# My PCD on Monday Oct 27th



## kgifford51101 (Jul 7, 2008)

Thanks to Jonathan at the PCD and my CA Jim Wozniak at New Motors for making my delivery possible. If anyone is unsure if they should do PCD - DO IT!! You will never regret it.

The last picture is the destination of where Jonathan set the Navigation. Incredible view!!


----------



## King Tut (Oct 10, 2008)

Man I didn't even realize that you were the guy driving the M5. My buddy Josh didn't tell me you were getting an M3 till later and that you were driving the M5 cause the M3s were all 6MTs. I got some pictures of you guys in the M5 I will post up.


----------



## kgifford51101 (Jul 7, 2008)

Tut...the funniest line of the day was either by you or the guy you were with..."this isn't supposed to be the Ultimate WALKING Experience!!" Congratulations and good luck with your M3.


----------



## I-Won-Today (Feb 21, 2007)

kgifford51101 said:


> Thanks to Jonathan at the PCD and my CA Jim Wozniak at New Motors for making my delivery possible. If anyone is unsure if they should do PCD - DO IT!! You will never regret it.
> 
> The last picture is the destination of where Jonathan set the Navigation. Incredible view!!


Glad you had a great time :thumbup: I hope you enjoyed the drive to that rewarding view too.

It was a pleasure meeting you and I hope you continue to enjoy your new BMW :thumbup:


----------



## King Tut (Oct 10, 2008)

kgifford51101 said:


> Tut...the funniest line of the day was either by you or the guy you were with..."this isn't supposed to be the Ultimate WALKING Experience!!" Congratulations and good luck with your M3.


Yeah that was me. I got out of the car to take pics of my buddy Josh driving and as I am walking to the car to get back in you guys all drove off. So I waited expecting someone to come get me, then I figured I would be there the rest of the day so I started the hike over. I missed all the instruction on the wet ABS panic stop. I didn't stay pissed for long though. I hope we didn't scare you guys too much during the Autocross. Here are some pics of you in the M5 and one of your car parked out front:


----------



## I-Won-Today (Feb 21, 2007)

King Tut said:


> Yeah that was me. I got out of the car to take pics of my buddy Josh driving and as I am walking to the car to get back in you guys all drove off. So I waited expecting someone to come get me, then I figured I would be there the rest of the day so I started the hike over. I missed all the instruction on the wet ABS panic stop. I didn't stay pissed for long though.
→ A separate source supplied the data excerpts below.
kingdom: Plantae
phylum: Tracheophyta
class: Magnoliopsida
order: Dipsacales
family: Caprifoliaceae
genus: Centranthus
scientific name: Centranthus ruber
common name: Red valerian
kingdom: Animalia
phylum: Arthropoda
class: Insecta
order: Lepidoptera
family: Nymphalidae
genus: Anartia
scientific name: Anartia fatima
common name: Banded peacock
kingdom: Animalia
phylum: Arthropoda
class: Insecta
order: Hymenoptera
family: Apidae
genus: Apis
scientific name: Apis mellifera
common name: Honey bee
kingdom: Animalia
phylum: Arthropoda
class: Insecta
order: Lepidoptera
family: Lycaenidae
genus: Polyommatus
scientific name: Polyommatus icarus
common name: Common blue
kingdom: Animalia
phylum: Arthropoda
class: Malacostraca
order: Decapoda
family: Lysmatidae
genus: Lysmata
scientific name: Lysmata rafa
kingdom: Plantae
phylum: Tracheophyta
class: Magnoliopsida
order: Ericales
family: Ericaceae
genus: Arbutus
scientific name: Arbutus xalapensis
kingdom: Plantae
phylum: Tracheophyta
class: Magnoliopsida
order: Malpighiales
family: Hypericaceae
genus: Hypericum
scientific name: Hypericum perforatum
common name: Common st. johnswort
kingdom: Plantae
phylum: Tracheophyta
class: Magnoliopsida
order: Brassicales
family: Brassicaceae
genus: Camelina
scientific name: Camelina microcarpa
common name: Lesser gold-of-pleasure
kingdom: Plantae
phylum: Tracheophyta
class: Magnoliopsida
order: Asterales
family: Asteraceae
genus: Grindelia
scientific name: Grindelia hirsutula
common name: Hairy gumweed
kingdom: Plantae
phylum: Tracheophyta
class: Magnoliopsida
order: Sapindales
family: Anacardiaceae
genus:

Now that quote makes since. I think Josh figured he could get more driving time if he left you there and didn't say anything :rofl:


----------



## New Motors (Mar 24, 2008)

Glad to see you guys had a Great Time! _Looks Awesome_! I'm sure the M3 is a dream. Glad I could be part of it too.:thumbup:


----------



## Vitacura (Jul 22, 2005)

Congrats! Thanks for sharing, great pics!


----------